7. Esempi e casi di studio (esempi tipici di pratiche e risultati)

  • Sistemi cerealicoli con cover crop e rotazione estesa: incremento SOC e riduzione input N sintetico dopo 5–8 anni.
  • Aziende miste coltivazione‑allevamento che chiudono i cicli nutrienti: miglioramento della fertilità e riduzione acquisto di fertilizzanti.
  • Colture permanenti con gestione della copertura del suolo e integrazione agroforestale: aumento biodiversità ed efficienza idrica.

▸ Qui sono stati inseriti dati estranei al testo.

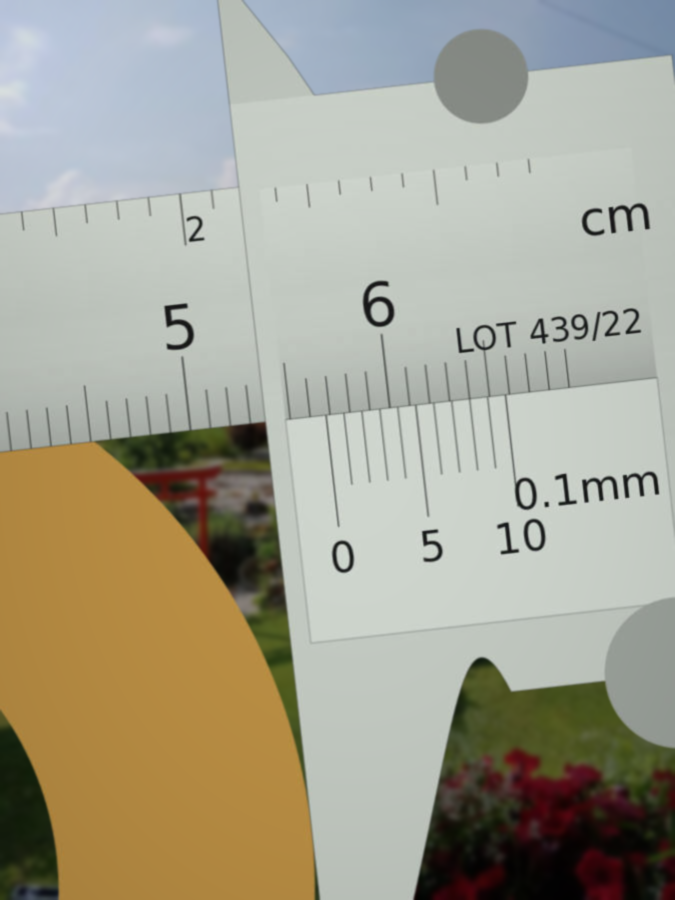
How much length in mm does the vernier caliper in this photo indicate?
56.8 mm
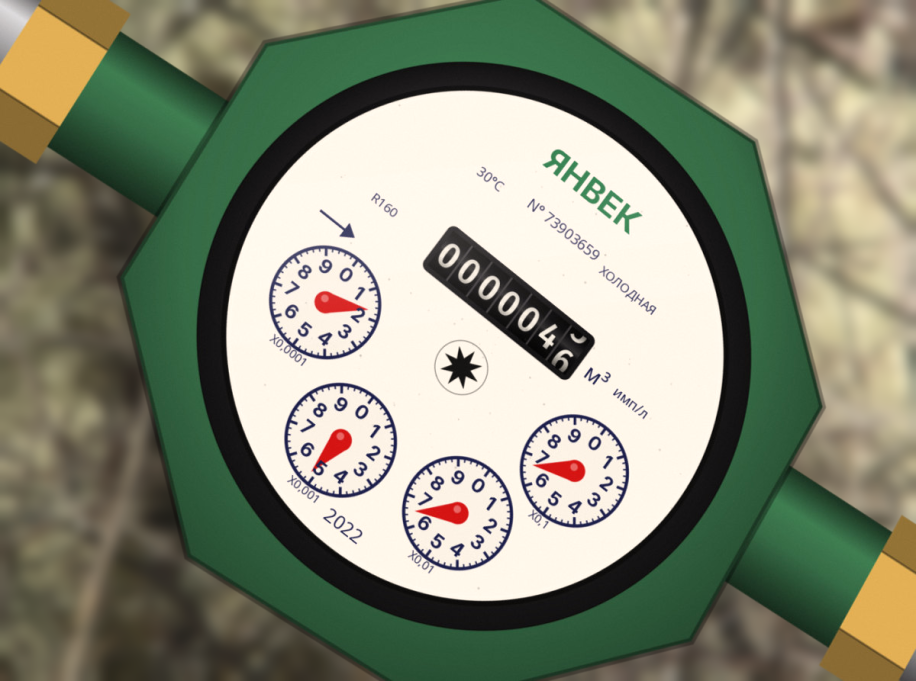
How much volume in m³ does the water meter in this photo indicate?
45.6651 m³
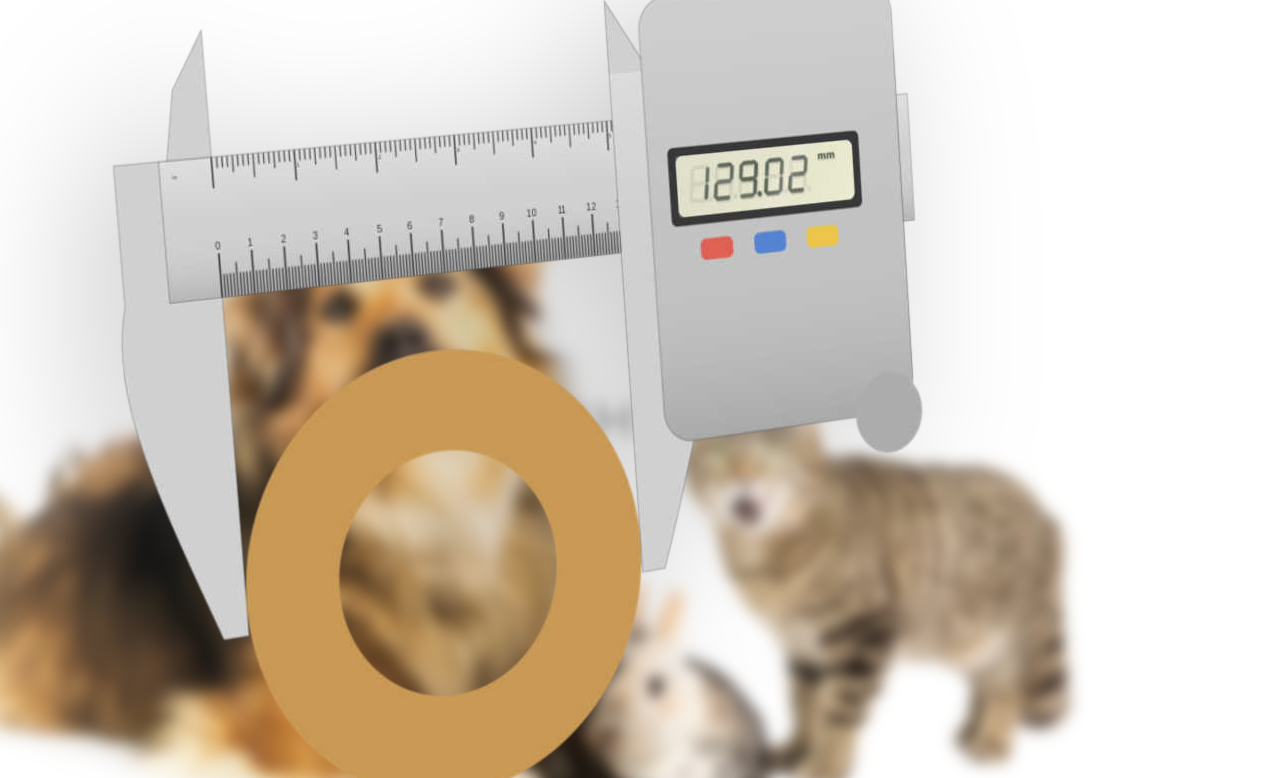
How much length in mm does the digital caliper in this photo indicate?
129.02 mm
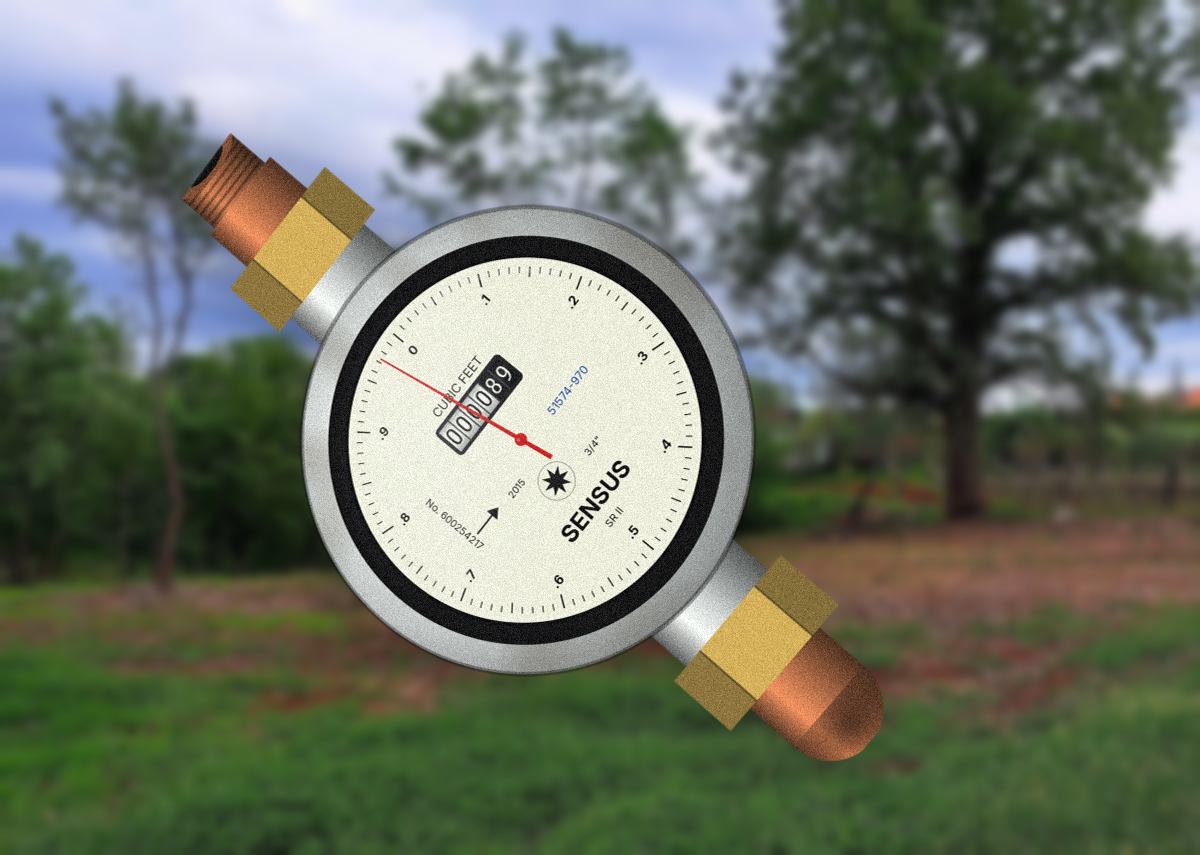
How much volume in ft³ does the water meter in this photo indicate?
88.97 ft³
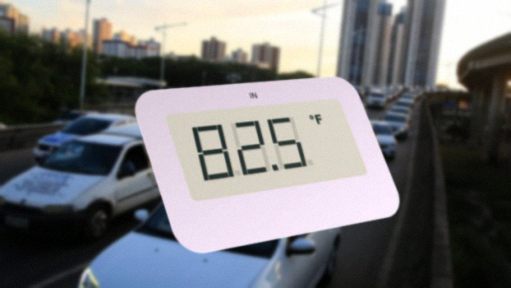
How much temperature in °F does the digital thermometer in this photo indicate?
82.5 °F
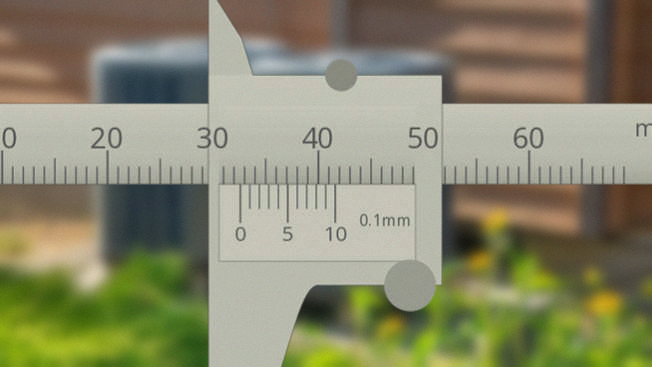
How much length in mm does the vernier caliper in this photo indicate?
32.6 mm
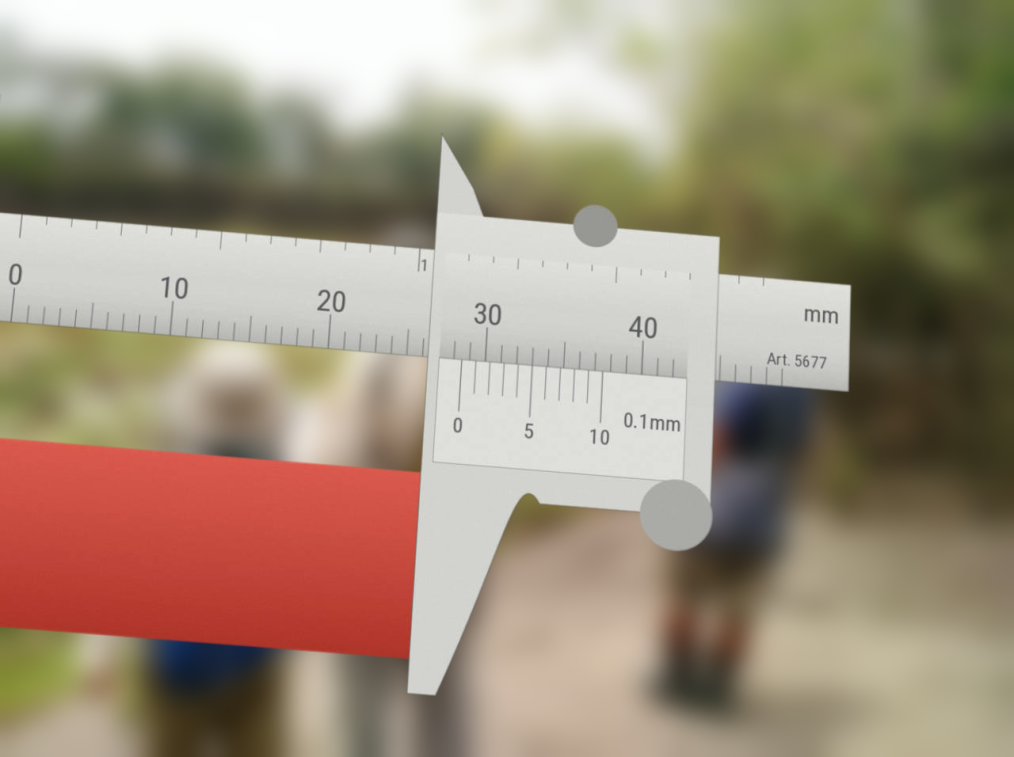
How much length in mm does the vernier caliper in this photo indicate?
28.5 mm
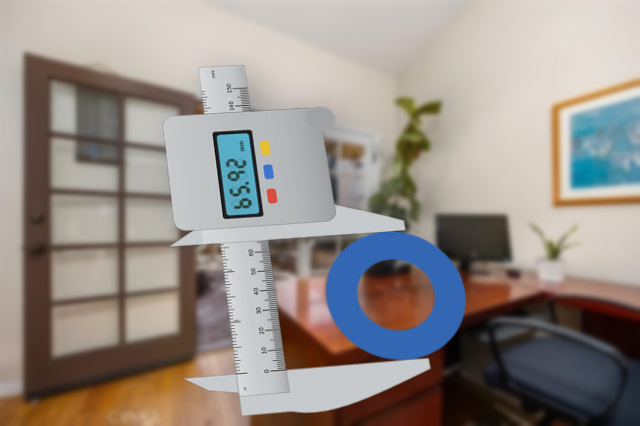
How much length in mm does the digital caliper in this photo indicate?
65.92 mm
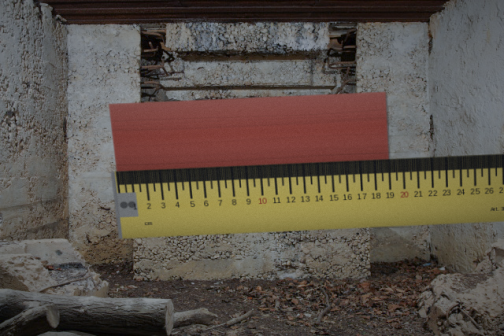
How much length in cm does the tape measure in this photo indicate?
19 cm
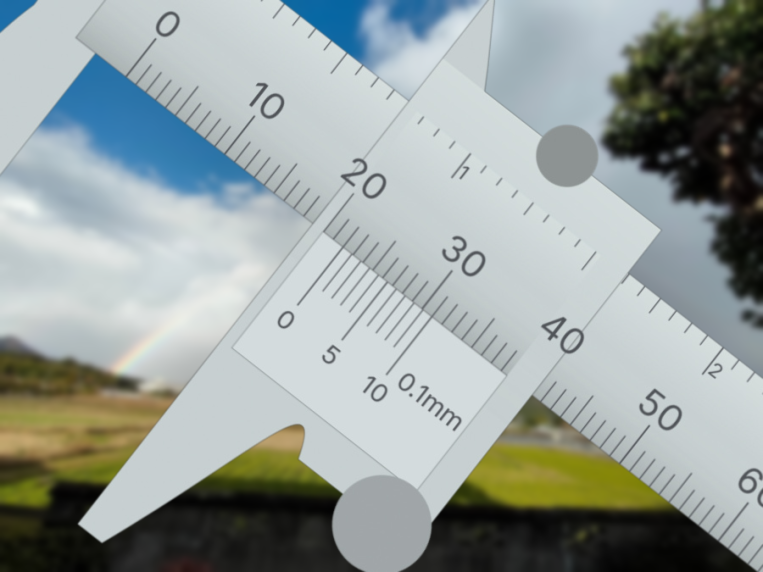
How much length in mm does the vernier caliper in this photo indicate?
22.0 mm
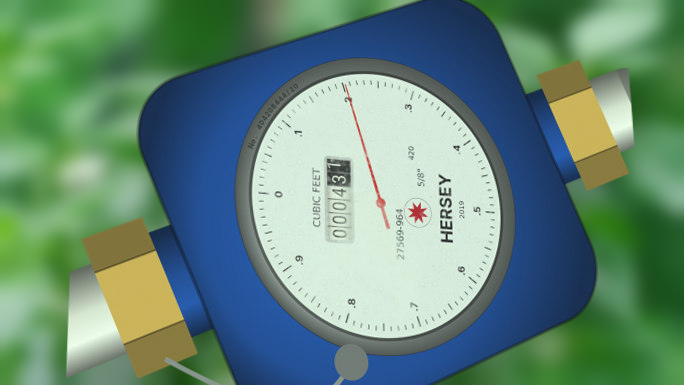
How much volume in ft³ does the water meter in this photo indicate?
431.20 ft³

8. Raccomandazioni operative per UNI / gruppo di lavoro

  1. Adottare un approccio di standardizzazione progressiva: definire requisiti minimi essenziali e un sistema modulare per livelli di performance.
  2. Coinvolgere esperti accademici (es. istituti come Scuola Superiore Sant’Anna), rappresentanti di agricoltori e organismi di certificazione nella redazione dei criteri.
  3. Introdurre obbligo di monitoraggio minimo e registrazione dei dati in forma interoperabile.
  4. Prevedere misure transitorie di sostegno per ridurre il rischio economico e sociale della trasformazione.
  5. Assicurare trasparenza pubblica dei risultati e fascicoli aziendali sintetici accessibili.

9. Allegato: Tabella sintetica degli indicatori minimi

  • SOC 0–30 cm (%), baseline e ogni 3 anni.
  • Stabilità aggregati (%), baseline e ogni 3 anni.
  • Copertura suolo (%) annuale.
  • Uso N sintetico (kg N/ha/anno) annuale.
  • Uso pesticidi (kg a.i./ha/anno) annuale.
  • Diversità colture (indice) annuale.
  • Bilancio GHG stimato annuale.
  • Indicatori socioeconomici (valore aggiunto per UAA) annuale.

10. Conclusioni

La definizione e la certificazione dell’agricoltura rigenerativa devono combinare criteri gestionali, risultati ecologici e indicatori socioeconomici con protocolli di monitoraggio e governance che garantiscano trasparenza e indipendenza. Solo così il termine "rigenerativo" potrà mantenere credibilità scientifica e sociale, evitando derive di marketing e greenwashing.